----- SUPPLIED INFORMATION -----

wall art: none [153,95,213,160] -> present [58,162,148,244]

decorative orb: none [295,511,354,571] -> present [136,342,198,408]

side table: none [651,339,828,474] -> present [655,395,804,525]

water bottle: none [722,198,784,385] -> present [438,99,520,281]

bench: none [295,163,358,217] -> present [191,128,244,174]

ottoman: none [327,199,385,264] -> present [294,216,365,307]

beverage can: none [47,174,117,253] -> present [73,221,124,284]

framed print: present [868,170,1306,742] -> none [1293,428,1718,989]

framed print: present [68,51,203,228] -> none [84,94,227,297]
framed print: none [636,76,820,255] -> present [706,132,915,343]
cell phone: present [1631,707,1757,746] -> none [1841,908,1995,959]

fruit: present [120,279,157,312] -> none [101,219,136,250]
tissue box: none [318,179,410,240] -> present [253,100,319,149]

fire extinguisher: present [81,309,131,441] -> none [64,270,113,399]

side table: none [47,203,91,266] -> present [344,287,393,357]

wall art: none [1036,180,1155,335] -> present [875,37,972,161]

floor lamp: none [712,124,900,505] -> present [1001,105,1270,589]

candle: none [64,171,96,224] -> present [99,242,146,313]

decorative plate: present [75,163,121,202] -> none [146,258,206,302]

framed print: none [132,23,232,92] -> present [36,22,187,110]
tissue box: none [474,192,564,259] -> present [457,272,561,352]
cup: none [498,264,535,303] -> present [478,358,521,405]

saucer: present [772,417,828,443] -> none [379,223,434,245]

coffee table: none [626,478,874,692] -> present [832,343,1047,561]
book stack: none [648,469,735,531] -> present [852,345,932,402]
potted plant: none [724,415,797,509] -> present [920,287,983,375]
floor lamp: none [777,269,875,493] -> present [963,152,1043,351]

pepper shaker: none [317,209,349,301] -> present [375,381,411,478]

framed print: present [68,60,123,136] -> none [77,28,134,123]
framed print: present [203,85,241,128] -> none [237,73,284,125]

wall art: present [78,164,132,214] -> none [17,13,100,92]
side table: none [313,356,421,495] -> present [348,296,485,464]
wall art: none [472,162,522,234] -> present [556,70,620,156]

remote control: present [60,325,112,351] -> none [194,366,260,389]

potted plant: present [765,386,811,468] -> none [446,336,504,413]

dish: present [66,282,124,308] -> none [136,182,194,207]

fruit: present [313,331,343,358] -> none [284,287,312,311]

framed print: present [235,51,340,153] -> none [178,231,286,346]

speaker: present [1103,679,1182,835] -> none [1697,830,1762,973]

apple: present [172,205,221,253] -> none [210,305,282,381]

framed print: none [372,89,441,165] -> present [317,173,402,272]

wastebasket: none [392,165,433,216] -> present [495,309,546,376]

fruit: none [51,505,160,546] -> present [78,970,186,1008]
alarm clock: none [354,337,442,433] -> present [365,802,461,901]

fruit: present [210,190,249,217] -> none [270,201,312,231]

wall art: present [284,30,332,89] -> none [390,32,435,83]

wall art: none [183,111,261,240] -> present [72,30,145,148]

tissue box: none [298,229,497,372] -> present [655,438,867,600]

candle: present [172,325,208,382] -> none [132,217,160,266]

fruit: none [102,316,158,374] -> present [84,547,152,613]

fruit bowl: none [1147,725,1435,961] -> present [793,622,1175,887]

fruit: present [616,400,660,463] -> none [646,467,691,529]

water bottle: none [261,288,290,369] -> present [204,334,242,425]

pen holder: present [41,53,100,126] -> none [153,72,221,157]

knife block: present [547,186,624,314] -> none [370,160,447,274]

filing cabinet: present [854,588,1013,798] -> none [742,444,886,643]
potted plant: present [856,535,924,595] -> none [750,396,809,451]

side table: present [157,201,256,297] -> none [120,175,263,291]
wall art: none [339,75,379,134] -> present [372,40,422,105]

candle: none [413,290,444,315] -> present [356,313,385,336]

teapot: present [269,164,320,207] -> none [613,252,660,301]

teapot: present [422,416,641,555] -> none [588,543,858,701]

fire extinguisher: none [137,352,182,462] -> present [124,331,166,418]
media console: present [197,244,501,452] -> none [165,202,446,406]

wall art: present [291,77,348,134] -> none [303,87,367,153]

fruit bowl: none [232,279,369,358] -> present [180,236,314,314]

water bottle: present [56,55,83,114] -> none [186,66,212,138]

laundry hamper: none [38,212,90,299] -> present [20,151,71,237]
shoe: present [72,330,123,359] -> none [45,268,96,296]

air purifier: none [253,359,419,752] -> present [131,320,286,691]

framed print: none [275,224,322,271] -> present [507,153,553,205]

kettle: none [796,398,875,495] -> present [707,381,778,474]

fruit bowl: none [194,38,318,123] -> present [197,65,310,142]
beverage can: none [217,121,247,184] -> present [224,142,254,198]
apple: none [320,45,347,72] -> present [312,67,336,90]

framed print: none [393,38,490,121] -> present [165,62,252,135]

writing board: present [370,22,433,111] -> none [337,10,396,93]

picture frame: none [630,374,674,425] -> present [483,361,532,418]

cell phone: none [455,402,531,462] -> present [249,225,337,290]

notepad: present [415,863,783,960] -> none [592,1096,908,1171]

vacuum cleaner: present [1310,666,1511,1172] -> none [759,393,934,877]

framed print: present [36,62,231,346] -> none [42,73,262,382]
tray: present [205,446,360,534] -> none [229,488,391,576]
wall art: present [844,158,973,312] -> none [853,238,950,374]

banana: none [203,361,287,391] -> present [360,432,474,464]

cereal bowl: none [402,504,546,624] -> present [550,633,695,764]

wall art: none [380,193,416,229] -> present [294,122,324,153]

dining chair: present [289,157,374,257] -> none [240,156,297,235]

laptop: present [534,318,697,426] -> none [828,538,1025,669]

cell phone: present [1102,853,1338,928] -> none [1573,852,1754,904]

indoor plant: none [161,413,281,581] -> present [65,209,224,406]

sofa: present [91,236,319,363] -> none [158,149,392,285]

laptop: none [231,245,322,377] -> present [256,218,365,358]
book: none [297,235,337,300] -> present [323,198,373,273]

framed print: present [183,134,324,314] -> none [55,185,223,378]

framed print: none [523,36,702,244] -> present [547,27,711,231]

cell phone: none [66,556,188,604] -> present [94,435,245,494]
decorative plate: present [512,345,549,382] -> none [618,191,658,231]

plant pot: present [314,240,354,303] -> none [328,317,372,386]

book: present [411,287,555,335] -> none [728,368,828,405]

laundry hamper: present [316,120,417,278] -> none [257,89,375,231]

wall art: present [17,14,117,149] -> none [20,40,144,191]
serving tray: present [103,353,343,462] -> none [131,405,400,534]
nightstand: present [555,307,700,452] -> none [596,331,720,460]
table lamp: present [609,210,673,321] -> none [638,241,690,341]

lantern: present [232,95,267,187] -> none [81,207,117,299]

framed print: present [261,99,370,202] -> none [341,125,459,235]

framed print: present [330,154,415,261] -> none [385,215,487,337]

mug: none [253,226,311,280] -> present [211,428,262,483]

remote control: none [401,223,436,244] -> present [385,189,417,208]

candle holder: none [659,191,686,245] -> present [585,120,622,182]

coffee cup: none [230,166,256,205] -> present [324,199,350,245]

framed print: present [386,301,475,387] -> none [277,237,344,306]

-----

ACTIVITY: In the answer, the lines from the first line of the data above through the line containing "saucer: present [772,417,828,443]" must appear exactly as written, with nothing else.

TASK SOLUTION:
wall art: none [153,95,213,160] -> present [58,162,148,244]

decorative orb: none [295,511,354,571] -> present [136,342,198,408]

side table: none [651,339,828,474] -> present [655,395,804,525]

water bottle: none [722,198,784,385] -> present [438,99,520,281]

bench: none [295,163,358,217] -> present [191,128,244,174]

ottoman: none [327,199,385,264] -> present [294,216,365,307]

beverage can: none [47,174,117,253] -> present [73,221,124,284]

framed print: present [868,170,1306,742] -> none [1293,428,1718,989]

framed print: present [68,51,203,228] -> none [84,94,227,297]
framed print: none [636,76,820,255] -> present [706,132,915,343]
cell phone: present [1631,707,1757,746] -> none [1841,908,1995,959]

fruit: present [120,279,157,312] -> none [101,219,136,250]
tissue box: none [318,179,410,240] -> present [253,100,319,149]

fire extinguisher: present [81,309,131,441] -> none [64,270,113,399]

side table: none [47,203,91,266] -> present [344,287,393,357]

wall art: none [1036,180,1155,335] -> present [875,37,972,161]

floor lamp: none [712,124,900,505] -> present [1001,105,1270,589]

candle: none [64,171,96,224] -> present [99,242,146,313]

decorative plate: present [75,163,121,202] -> none [146,258,206,302]

framed print: none [132,23,232,92] -> present [36,22,187,110]
tissue box: none [474,192,564,259] -> present [457,272,561,352]
cup: none [498,264,535,303] -> present [478,358,521,405]

saucer: present [772,417,828,443] -> none [379,223,434,245]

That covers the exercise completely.